▸ **Given instruction**:
Quote every one of the rows below verbatim, line for line.

▸ **Records supplied**:
%%

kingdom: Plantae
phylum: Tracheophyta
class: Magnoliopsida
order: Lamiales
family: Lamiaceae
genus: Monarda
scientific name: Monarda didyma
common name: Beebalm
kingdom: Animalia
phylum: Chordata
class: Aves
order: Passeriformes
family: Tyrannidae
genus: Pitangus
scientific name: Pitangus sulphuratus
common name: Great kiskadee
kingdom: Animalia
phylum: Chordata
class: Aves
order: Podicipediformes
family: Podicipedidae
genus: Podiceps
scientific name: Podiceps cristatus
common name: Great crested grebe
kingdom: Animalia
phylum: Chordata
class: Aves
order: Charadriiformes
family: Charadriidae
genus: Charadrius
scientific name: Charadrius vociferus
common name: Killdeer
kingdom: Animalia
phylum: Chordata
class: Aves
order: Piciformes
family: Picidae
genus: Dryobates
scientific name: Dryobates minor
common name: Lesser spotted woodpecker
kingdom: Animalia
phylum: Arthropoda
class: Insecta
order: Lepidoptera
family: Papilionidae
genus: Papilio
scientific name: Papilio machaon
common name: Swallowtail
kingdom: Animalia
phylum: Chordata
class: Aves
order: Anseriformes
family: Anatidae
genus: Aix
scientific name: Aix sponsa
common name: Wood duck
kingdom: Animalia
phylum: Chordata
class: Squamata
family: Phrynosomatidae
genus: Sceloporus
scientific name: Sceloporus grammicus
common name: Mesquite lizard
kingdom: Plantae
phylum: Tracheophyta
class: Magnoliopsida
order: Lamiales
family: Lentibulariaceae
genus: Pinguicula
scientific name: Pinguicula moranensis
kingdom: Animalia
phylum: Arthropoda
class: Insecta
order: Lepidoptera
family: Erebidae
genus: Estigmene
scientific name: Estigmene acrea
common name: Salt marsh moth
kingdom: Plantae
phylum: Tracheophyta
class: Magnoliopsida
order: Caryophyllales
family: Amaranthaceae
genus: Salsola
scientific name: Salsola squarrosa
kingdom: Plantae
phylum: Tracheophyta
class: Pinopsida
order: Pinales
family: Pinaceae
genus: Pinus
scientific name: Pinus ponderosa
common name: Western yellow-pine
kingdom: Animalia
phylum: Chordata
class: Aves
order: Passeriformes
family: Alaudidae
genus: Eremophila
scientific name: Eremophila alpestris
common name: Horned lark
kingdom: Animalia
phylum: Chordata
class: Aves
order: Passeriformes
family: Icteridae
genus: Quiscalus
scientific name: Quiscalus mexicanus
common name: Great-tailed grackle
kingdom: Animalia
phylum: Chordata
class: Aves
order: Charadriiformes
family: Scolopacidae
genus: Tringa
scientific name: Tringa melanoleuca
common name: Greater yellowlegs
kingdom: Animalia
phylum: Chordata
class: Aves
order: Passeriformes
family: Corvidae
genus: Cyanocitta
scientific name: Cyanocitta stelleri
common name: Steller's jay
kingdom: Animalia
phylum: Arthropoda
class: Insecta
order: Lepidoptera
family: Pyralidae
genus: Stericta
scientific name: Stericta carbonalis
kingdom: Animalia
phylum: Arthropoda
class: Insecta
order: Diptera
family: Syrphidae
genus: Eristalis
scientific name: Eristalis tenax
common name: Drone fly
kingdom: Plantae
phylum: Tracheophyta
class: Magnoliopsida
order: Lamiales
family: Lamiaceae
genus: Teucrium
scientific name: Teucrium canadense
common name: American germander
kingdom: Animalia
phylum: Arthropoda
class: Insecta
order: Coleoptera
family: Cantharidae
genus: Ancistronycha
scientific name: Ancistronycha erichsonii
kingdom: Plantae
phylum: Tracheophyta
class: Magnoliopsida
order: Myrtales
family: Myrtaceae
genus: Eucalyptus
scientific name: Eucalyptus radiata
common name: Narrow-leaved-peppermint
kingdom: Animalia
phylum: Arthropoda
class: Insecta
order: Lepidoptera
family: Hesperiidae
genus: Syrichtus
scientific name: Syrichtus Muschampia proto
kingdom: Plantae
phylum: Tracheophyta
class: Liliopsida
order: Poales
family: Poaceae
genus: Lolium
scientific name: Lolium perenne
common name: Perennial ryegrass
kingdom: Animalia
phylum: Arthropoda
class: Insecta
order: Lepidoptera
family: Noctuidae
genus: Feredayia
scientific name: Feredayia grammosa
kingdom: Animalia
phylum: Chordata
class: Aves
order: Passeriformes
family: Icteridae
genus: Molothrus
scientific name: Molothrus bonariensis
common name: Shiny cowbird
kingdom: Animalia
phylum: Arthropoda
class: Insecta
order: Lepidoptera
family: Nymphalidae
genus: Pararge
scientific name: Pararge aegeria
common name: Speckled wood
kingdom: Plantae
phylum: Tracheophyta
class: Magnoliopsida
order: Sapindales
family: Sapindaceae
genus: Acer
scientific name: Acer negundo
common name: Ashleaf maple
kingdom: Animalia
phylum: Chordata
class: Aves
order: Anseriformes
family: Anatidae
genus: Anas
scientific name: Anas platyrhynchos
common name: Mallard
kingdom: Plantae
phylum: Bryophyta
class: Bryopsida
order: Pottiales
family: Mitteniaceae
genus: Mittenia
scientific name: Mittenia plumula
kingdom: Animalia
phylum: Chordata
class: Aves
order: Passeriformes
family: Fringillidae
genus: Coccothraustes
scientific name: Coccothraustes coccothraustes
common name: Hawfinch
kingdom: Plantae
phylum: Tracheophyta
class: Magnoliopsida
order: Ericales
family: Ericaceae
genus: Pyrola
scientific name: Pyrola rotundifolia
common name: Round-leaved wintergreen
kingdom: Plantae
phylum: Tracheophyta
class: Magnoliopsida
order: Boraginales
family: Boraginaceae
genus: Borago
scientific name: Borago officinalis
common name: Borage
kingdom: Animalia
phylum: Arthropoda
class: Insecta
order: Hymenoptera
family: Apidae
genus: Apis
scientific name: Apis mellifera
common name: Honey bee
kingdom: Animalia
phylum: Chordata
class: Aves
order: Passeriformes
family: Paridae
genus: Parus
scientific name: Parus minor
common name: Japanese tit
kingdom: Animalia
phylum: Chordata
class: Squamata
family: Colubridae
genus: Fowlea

%%

▸ **Complete output**:
kingdom: Plantae
phylum: Tracheophyta
class: Magnoliopsida
order: Lamiales
family: Lamiaceae
genus: Monarda
scientific name: Monarda didyma
common name: Beebalm
kingdom: Animalia
phylum: Chordata
class: Aves
order: Passeriformes
family: Tyrannidae
genus: Pitangus
scientific name: Pitangus sulphuratus
common name: Great kiskadee
kingdom: Animalia
phylum: Chordata
class: Aves
order: Podicipediformes
family: Podicipedidae
genus: Podiceps
scientific name: Podiceps cristatus
common name: Great crested grebe
kingdom: Animalia
phylum: Chordata
class: Aves
order: Charadriiformes
family: Charadriidae
genus: Charadrius
scientific name: Charadrius vociferus
common name: Killdeer
kingdom: Animalia
phylum: Chordata
class: Aves
order: Piciformes
family: Picidae
genus: Dryobates
scientific name: Dryobates minor
common name: Lesser spotted woodpecker
kingdom: Animalia
phylum: Arthropoda
class: Insecta
order: Lepidoptera
family: Papilionidae
genus: Papilio
scientific name: Papilio machaon
common name: Swallowtail
kingdom: Animalia
phylum: Chordata
class: Aves
order: Anseriformes
family: Anatidae
genus: Aix
scientific name: Aix sponsa
common name: Wood duck
kingdom: Animalia
phylum: Chordata
class: Squamata
family: Phrynosomatidae
genus: Sceloporus
scientific name: Sceloporus grammicus
common name: Mesquite lizard
kingdom: Plantae
phylum: Tracheophyta
class: Magnoliopsida
order: Lamiales
family: Lentibulariaceae
genus: Pinguicula
scientific name: Pinguicula moranensis
kingdom: Animalia
phylum: Arthropoda
class: Insecta
order: Lepidoptera
family: Erebidae
genus: Estigmene
scientific name: Estigmene acrea
common name: Salt marsh moth
kingdom: Plantae
phylum: Tracheophyta
class: Magnoliopsida
order: Caryophyllales
family: Amaranthaceae
genus: Salsola
scientific name: Salsola squarrosa
kingdom: Plantae
phylum: Tracheophyta
class: Pinopsida
order: Pinales
family: Pinaceae
genus: Pinus
scientific name: Pinus ponderosa
common name: Western yellow-pine
kingdom: Animalia
phylum: Chordata
class: Aves
order: Passeriformes
family: Alaudidae
genus: Eremophila
scientific name: Eremophila alpestris
common name: Horned lark
kingdom: Animalia
phylum: Chordata
class: Aves
order: Passeriformes
family: Icteridae
genus: Quiscalus
scientific name: Quiscalus mexicanus
common name: Great-tailed grackle
kingdom: Animalia
phylum: Chordata
class: Aves
order: Charadriiformes
family: Scolopacidae
genus: Tringa
scientific name: Tringa melanoleuca
common name: Greater yellowlegs
kingdom: Animalia
phylum: Chordata
class: Aves
order: Passeriformes
family: Corvidae
genus: Cyanocitta
scientific name: Cyanocitta stelleri
common name: Steller's jay
kingdom: Animalia
phylum: Arthropoda
class: Insecta
order: Lepidoptera
family: Pyralidae
genus: Stericta
scientific name: Stericta carbonalis
kingdom: Animalia
phylum: Arthropoda
class: Insecta
order: Diptera
family: Syrphidae
genus: Eristalis
scientific name: Eristalis tenax
common name: Drone fly
kingdom: Plantae
phylum: Tracheophyta
class: Magnoliopsida
order: Lamiales
family: Lamiaceae
genus: Teucrium
scientific name: Teucrium canadense
common name: American germander
kingdom: Animalia
phylum: Arthropoda
class: Insecta
order: Coleoptera
family: Cantharidae
genus: Ancistronycha
scientific name: Ancistronycha erichsonii
kingdom: Plantae
phylum: Tracheophyta
class: Magnoliopsida
order: Myrtales
family: Myrtaceae
genus: Eucalyptus
scientific name: Eucalyptus radiata
common name: Narrow-leaved-peppermint
kingdom: Animalia
phylum: Arthropoda
class: Insecta
order: Lepidoptera
family: Hesperiidae
genus: Syrichtus
scientific name: Syrichtus Muschampia proto
kingdom: Plantae
phylum: Tracheophyta
class: Liliopsida
order: Poales
family: Poaceae
genus: Lolium
scientific name: Lolium perenne
common name: Perennial ryegrass
kingdom: Animalia
phylum: Arthropoda
class: Insecta
order: Lepidoptera
family: Noctuidae
genus: Feredayia
scientific name: Feredayia grammosa
kingdom: Animalia
phylum: Chordata
class: Aves
order: Passeriformes
family: Icteridae
genus: Molothrus
scientific name: Molothrus bonariensis
common name: Shiny cowbird
kingdom: Animalia
phylum: Arthropoda
class: Insecta
order: Lepidoptera
family: Nymphalidae
genus: Pararge
scientific name: Pararge aegeria
common name: Speckled wood
kingdom: Plantae
phylum: Tracheophyta
class: Magnoliopsida
order: Sapindales
family: Sapindaceae
genus: Acer
scientific name: Acer negundo
common name: Ashleaf maple
kingdom: Animalia
phylum: Chordata
class: Aves
order: Anseriformes
family: Anatidae
genus: Anas
scientific name: Anas platyrhynchos
common name: Mallard
kingdom: Plantae
phylum: Bryophyta
class: Bryopsida
order: Pottiales
family: Mitteniaceae
genus: Mittenia
scientific name: Mittenia plumula
kingdom: Animalia
phylum: Chordata
class: Aves
order: Passeriformes
family: Fringillidae
genus: Coccothraustes
scientific name: Coccothraustes coccothraustes
common name: Hawfinch
kingdom: Plantae
phylum: Tracheophyta
class: Magnoliopsida
order: Ericales
family: Ericaceae
genus: Pyrola
scientific name: Pyrola rotundifolia
common name: Round-leaved wintergreen
kingdom: Plantae
phylum: Tracheophyta
class: Magnoliopsida
order: Boraginales
family: Boraginaceae
genus: Borago
scientific name: Borago officinalis
common name: Borage
kingdom: Animalia
phylum: Arthropoda
class: Insecta
order: Hymenoptera
family: Apidae
genus: Apis
scientific name: Apis mellifera
common name: Honey bee
kingdom: Animalia
phylum: Chordata
class: Aves
order: Passeriformes
family: Paridae
genus: Parus
scientific name: Parus minor
common name: Japanese tit
kingdom: Animalia
phylum: Chordata
class: Squamata
family: Colubridae
genus: Fowlea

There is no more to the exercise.